Inwiefern spielt autonomes Fahren eine Rolle im Öffentlichen Nahverkehr? Was haben autonomes Fahren, Verkehrswende und gute Arbeit miteinander zu tun? Welche Chancen birgt der Einsatz autonom fahrender Fahrzeuge im ÖPNV und vor welchen Herausforderungen stehen wir in diesem Zusammenhang?
Um diese Fragen und noch viele weitere drehte sich die von der Kooperationsstelle Hochschulen und Gewerkschaften Osnabrück und der Niedersachsen Allianz für Nachhaltigkeit organisierten Veranstaltung im Rahmen der Digitalen Woche an der Universität Osnabrück.

Referent Yannick Thoma von agora Verkehrswende führte in das Thema ein und prognostizierte, für die sozial-ökologische Transformation brauche es bis 2045 im Vergleich zu heute mehr als das Doppelte an Bus und Bahn.

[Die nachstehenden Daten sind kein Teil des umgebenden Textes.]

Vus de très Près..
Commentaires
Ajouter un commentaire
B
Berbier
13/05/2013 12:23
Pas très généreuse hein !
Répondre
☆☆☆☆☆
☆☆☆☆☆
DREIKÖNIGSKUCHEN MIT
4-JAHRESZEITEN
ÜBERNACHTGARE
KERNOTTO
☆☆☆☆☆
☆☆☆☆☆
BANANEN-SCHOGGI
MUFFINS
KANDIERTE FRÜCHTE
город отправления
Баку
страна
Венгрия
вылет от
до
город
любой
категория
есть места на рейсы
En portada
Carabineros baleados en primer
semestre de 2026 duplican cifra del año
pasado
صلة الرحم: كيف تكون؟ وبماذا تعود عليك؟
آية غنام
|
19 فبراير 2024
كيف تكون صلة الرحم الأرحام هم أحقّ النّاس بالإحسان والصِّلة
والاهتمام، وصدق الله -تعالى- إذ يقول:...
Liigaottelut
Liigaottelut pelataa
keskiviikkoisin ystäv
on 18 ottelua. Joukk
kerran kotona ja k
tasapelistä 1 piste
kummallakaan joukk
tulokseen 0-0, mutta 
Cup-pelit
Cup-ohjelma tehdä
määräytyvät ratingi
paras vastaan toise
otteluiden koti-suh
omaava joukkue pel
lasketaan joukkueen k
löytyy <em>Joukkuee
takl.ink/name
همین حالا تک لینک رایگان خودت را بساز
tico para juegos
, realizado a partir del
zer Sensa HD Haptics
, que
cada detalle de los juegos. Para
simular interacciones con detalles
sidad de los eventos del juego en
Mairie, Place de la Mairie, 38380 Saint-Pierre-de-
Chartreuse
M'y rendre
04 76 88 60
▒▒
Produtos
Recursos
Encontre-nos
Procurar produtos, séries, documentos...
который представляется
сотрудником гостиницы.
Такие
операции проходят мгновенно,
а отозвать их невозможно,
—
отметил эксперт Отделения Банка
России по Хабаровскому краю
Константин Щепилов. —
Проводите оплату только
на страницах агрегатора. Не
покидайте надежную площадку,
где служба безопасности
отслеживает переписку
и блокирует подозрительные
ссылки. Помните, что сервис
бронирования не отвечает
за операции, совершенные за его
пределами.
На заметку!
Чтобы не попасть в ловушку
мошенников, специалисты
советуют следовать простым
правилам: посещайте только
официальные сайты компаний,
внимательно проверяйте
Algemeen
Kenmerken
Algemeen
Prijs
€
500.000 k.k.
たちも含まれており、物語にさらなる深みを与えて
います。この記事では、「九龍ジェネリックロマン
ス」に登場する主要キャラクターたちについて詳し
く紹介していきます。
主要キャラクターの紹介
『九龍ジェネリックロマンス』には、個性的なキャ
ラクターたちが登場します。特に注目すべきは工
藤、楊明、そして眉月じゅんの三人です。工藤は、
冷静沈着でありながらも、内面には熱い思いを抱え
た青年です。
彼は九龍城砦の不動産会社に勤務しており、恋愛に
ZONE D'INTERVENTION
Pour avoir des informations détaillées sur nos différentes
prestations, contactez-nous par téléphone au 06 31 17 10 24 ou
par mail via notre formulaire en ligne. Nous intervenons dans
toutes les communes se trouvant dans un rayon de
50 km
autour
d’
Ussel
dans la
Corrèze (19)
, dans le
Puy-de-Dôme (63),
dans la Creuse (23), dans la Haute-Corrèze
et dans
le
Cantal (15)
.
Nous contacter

Überdies sei der ÖPNV auch stark vom demografischen Wandel betroffen: bis 2030 werden jährlich circa 6000 Arbeitnehmer*innen in ihren wohlverdienten Ruhestand treten. Sie hinterlassen eine große Personallücke. Dabei ist die Lage schon jetzt prekär, denn ein Viertel der deutschen Bevölkerung leide bereits heute unter einer schlechten Anbindung an den ÖPNV. Zu den Schlusslichtern gehört neben Sachsen-Anhalt unter anderem auch Niedersachsen. Vor diesem Hintergrund sei die Forcierung Autonomen Fahrens im ÖPNV von zentraler Bedeutung für eine Mobilitätswende. Ohne Automatisierung, so die These des Referenten, wird es bis 2030 sonst noch weniger ÖPNV-Angebote geben als bereits heute bestehen.
Mit der rechtlichen Rahmensetzung für autonomes Fahren hat Deutschland bereits die Weichen in Richtung Zukunft gestellt. 2024 wurde noch von der Ampel-Regierung eine Strategie zum Autonomen Fahren verabschiedet. Die aktuelle Bundesregierung hat sich ebenfalls vorgenommen einen Leitmarkt für autonomes Fahren zu schaffen. Allerdings werden bisher nur Modellregionen gefördert, deren Projekte nach dem Ende der Testversion in der Regel wieder verschwinden. Als gelungene Vorzeigeprojekte können jedoch KIRA in Offenbach/ Darmstadt und AHOI in Hamburg genannt werden. Seit September 2025 wird Albus auf einer bestehenden Linie in einem Vorort von Hannover erprobt.
Reiner Schäl vom ver.di-Landesbezirk Weser-Ems bewertete im Anschluss das Thema aus gewerkschaftlicher Sicht. Er bestätigte, dass der bestehende Personalmangel schon heute zu einem Angebotsrückgang durch längere Taktungen und der Einstellung ganzer Linien v.a. im ländlichen Raum führt. Gleichzeitig bedarf eine Automatisierung nicht unbedingt weniger Personal, sondern bringt im Wesentlichen veränderte und neue Berufsbilder mit sich. Zudem hängt der ÖPNV existenziell von der öffentlichen Finanzierung durch die Kommunen ab. Diese sehen sich jedoch nicht in der Lage, eine ausreichende Finanzierung des ÖPNVs sicherzustellen. Dabei braucht es weitreichende finanzielle Mittel, um den Verkehr vom motorisierten Individualverkehr – der noch immer 75% des Verkehrs ausmacht und zu hohen CO2-Emissionen im Verkehrssektor führt – zu verlagern. Wer diese Probleme lösen und damit eine ökologische und soziale Mobilitätswende erzielen will, muss nicht nur in öffentliches Autonomes Fahren investieren, sondern generell den ÖPNV massiv stärken und ausbauen.